**Excerpt**
# Bushwhacked!



## LOAH (Sep 29, 2007)

I've been determined to hike to a lake in the Fish Lake area for the past few weeks but have always ended up elsewhere every time.

I heard word that the fish weren't really very big and possibly not worth the strenuous hike (much of it off trail), but I'd already made up my mind and just getting there was my main focus at this point.

I was on the road by 4:30am and decided to take the scenic route down Gooseberry Road. That's some pretty country.










Once I got closer to my destination, I couldn't resist flipping a spinner into the slow meander of 7 Mile Creek, just North of Johnson Reservoir. I didn't catch anything nor did I see any fish, but I noticed the temperature was pretty low, especially when I realized that my guides had frozen up for the first time since winter. :shock:

Just down the road, I saw a trademark of the landscape that I'd come to dread later:










I was planning for a 2 mile hike from the trail head and I knew that the last (the steepest) leg of the hike would be straight up the mountain, without a trail.

I'd spent the hours studying my maps and planning just the right spot to turn off the trail, so I was confident when I started my hike.










I didn't plan for livestock, however, and was quite humbled by the large beasts that didn't seem very enthused by my presence. I gave them a wide berth, sweet talking them the whole time, but there were several times that I felt safer busting brush to get around them, especially when some of the bulls started stomping their hooves.

Somewhere along the line, I missed my turn. Like I mentioned, no trail. It was hard to see through the thick forest that surrounded me and I couldn't see my position relative to the adjacent mountain which I had to ascend.

I consulted a basic topographic map several times along the way, but the feature I was looking for (signaling my time to turn) had never shown itself. The trail I'd studied was supposed to cross the stream bed twice and upon the second crossing, I was supposed to find the outlet of my lake and simply follow that up.

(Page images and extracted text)
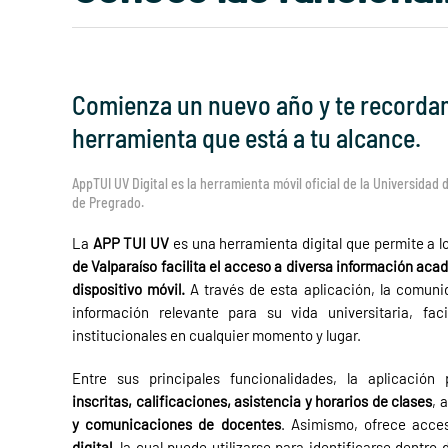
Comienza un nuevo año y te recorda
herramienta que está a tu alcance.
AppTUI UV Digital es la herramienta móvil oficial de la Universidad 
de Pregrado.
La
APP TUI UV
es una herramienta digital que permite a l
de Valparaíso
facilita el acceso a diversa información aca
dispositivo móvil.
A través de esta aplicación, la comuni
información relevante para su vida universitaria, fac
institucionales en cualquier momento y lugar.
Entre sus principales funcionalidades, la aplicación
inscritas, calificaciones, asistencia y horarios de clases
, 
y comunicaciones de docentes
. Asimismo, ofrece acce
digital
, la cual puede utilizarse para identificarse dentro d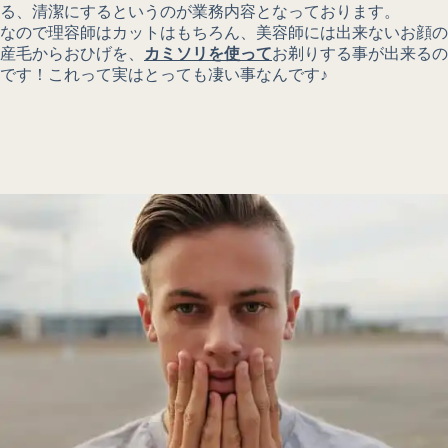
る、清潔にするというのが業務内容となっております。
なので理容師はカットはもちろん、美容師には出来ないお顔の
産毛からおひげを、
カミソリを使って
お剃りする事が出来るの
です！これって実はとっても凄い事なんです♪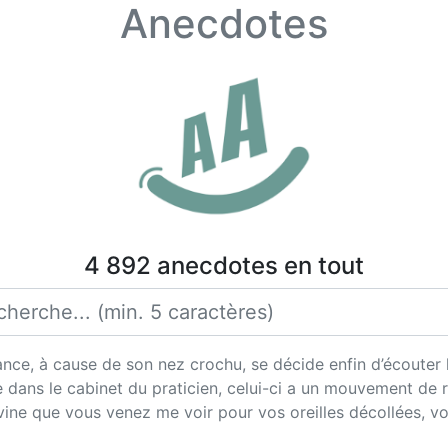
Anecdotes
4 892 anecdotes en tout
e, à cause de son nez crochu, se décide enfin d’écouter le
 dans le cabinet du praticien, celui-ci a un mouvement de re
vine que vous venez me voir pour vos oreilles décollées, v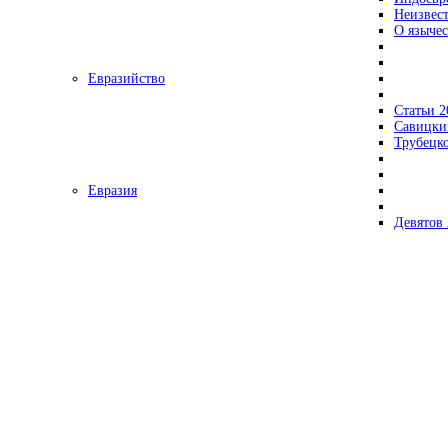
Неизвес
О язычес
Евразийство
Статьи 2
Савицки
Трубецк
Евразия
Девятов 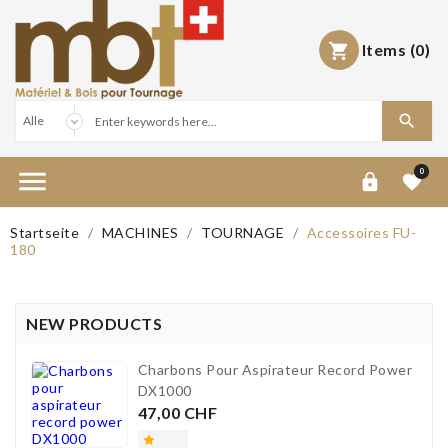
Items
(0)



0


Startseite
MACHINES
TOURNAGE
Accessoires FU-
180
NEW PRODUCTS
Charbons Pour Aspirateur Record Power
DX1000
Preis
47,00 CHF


==

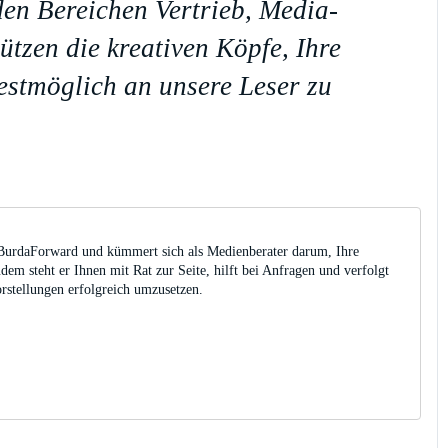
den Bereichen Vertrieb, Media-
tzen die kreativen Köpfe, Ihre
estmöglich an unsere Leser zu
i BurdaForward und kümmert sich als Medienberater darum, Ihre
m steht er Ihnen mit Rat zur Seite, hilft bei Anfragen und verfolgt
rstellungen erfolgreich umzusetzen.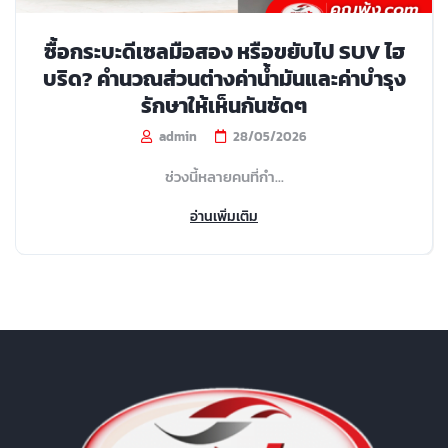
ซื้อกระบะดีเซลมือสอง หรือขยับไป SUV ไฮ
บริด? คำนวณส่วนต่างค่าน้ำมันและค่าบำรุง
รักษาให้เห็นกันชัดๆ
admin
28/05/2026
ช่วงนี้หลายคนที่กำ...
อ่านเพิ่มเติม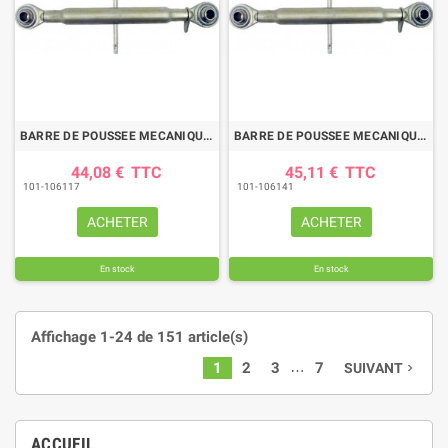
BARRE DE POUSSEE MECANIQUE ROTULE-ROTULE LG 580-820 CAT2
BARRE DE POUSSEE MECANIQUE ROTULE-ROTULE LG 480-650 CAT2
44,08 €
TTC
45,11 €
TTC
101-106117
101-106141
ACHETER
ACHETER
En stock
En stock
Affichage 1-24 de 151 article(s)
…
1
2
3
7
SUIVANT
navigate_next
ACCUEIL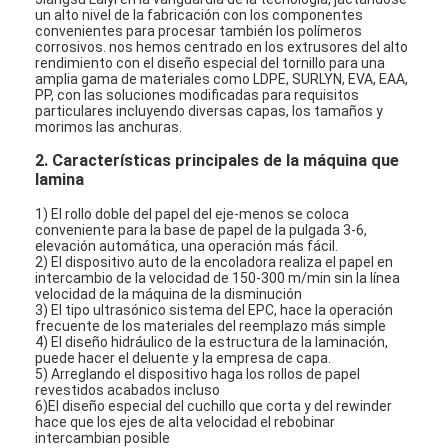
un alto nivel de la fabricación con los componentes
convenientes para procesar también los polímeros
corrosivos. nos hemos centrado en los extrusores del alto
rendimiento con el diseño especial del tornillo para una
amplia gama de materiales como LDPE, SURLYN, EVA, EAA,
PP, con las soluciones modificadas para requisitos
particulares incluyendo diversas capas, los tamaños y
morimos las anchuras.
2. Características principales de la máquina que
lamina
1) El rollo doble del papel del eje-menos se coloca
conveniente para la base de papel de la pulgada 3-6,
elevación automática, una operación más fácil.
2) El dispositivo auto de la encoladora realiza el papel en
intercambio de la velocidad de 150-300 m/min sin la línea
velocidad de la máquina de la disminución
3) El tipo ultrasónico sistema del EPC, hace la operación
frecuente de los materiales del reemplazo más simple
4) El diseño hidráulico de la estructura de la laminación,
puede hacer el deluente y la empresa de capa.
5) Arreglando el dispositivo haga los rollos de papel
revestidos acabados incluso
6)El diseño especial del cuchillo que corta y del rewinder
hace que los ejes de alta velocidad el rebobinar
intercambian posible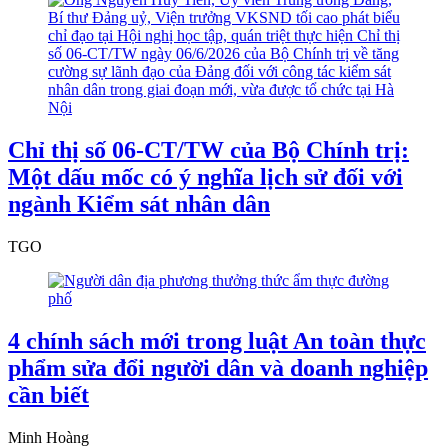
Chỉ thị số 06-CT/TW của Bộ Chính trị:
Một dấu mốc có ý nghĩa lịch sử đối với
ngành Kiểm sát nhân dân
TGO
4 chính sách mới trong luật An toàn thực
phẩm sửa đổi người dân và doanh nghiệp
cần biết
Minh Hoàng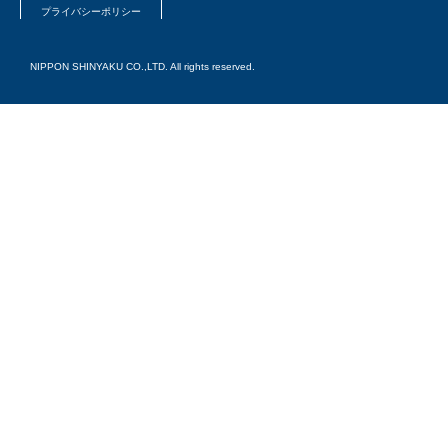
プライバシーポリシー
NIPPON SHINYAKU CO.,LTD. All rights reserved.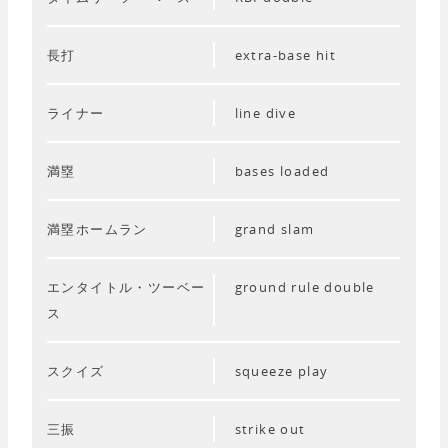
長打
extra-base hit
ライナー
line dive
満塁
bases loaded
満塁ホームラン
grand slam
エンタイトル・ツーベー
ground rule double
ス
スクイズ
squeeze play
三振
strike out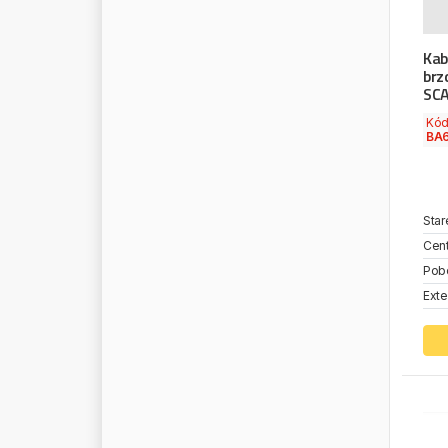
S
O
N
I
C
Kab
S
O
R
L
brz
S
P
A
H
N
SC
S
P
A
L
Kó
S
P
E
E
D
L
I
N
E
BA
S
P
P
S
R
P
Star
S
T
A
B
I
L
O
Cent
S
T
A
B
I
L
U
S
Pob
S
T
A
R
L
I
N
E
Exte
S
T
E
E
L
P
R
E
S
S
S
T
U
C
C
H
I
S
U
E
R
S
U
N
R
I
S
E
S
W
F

...

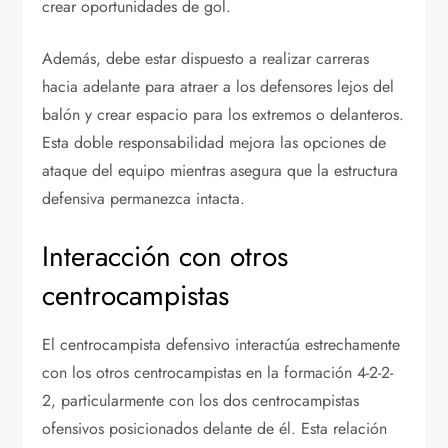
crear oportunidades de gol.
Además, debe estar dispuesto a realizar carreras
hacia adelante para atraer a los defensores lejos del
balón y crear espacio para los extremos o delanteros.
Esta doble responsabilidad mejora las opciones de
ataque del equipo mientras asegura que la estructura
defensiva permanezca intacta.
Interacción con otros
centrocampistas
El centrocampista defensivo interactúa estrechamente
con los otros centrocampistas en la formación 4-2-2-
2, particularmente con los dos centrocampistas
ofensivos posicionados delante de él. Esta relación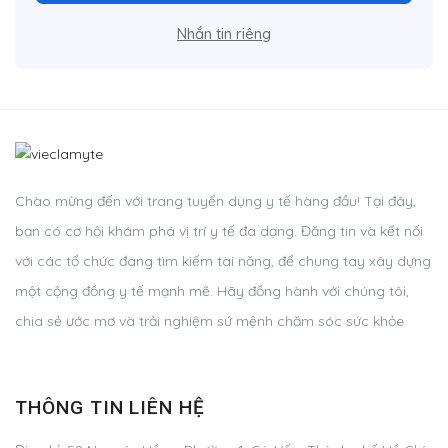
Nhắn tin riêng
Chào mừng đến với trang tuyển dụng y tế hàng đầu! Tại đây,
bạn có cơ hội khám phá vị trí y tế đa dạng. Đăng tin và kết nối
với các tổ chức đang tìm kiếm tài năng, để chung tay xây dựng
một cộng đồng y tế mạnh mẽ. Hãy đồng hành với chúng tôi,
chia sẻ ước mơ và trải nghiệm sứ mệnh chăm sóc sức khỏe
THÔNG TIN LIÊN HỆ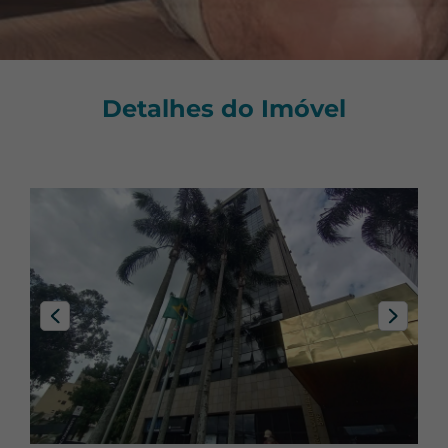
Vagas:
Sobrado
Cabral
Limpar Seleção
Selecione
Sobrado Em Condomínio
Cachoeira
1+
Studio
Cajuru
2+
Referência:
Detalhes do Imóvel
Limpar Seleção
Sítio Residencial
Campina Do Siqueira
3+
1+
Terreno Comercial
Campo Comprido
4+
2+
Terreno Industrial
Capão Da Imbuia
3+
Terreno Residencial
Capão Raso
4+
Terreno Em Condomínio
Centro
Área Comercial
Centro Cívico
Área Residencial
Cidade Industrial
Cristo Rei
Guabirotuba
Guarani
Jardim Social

**Set of tasks**
1. In the Fish Lake hiking post, by what time was the writer on the road?
2. Retype the Fish Lake hiking post from "I'd spent the" to "had to ascend.".
3. Continue the Fish Lake hiking post from the point where it stops.

**Results in order**
1. By 4:30am.

2.
I'd spent the hours studying my maps and planning just the right spot to turn off the trail, so I was confident when I started my hike.










I didn't plan for livestock, however, and was quite humbled by the large beasts that didn't seem very enthused by my presence. I gave them a wide berth, sweet talking them the whole time, but there were several times that I felt safer busting brush to get around them, especially when some of the bulls started stomping their hooves.

Somewhere along the line, I missed my turn. Like I mentioned, no trail. It was hard to see through the thick forest that surrounded me and I couldn't see my position relative to the adjacent mountain which I had to ascend.

3.
:roll:

In true LOAH form, I'd hiked twice as far as necessary and quite a ways higher in elevation than where my lake was. :lol: Once I saw where I was, I knew I had gone way off course. I figured the quickest and easiest way I could get anywhere would be to lose the trail, hike across the ravine and onto a giant rock slide so I could avoid the dense brush of the forest.

Getting to the rock slide was an adventure of its own with all the dead fall everywhere and tightly knit trees, but I sweat it out and made it in one piece. The rocks at the Western base of the slide had water trickling between them and showed evidence of some serious fluctuation in water level:










It was pretty though:










Okay, to the far Eastern side of the slide and down. Simple enough, right?

Wrong.

Here's part of the rock slide:










It doesn't look so bad until you're trying to maneuver through it with a heavy pack (oh, did I mention I packed in my tube, waders, fins, etc?). The boulders were quite large and it proved difficult to get from one to the next without jumping. I did my best to scramble through it with as little resistance as possible, but I probably still wasted a mile in steps just to navigate the slide. At times, I wondered if it would end (I was supposed to be on the far east side of the slide, not west).










At least the lichens were neat looking enough to keep me somewhat amused:










After chugging away on the slide for an eternity, I finally came within sight of my target, far below me:










I couldn't get down the rocks fast enough and once I'd gotten a bit closer, I could see a few fish right by the shoreline (look closely):










Ah, made it! Aberdunk, or Lake Louise (depending on your map) was now at my mercy.



















Heck of a nice place to be. I wished I'd gotten there sooner. 










I had hopes of large brookies, tigers, and cutts and knew that wouldn't be the case as soon as I arrived. I saw a larger brookie of about 18 inches, but he wouldn't have anything to do with my offerings. He made it a point to come and check on me quite often though.

In fact, I couldn't get anything to hit at first. Nothing on my favorite spinner, nothing on the Jake's, and nothing on the fly rod (streamers and buggers) before I destroyed my leader and gave up on it...What gives?

I decided to play dirty and rigged up a worm under a bubble. I lobbed out to an area that I'd seen a few rises at and waited while throwing hardware. Nothing.

:?

Time to switch spots. Armed with a night crawler, I crunched my way through some thick brush into an area that was practically boiling with surface action. I could see a good amount of fish working a hatch and I cast out a little ways past them. Nothing again. I reeled in slowly to get my night crawler higher up while being towed and that's when I saw the fish react to it. I watched as a small tiger slurped up the worm and quickly set the hook.










Just a kid and hooked right in the lip, I let it go. I threw the remaining chunks of worm into the water and watched the eager fish come right up and eat them, so I knew I could keep catching with worms, but I wasn't interested in doing that for fish of this size. Odds are that I'd have to weed through a bunch of dinks to find a decent sized fish and it was even more likely that I'd end up gut hooking some dinks on accident before finding any bigger ones.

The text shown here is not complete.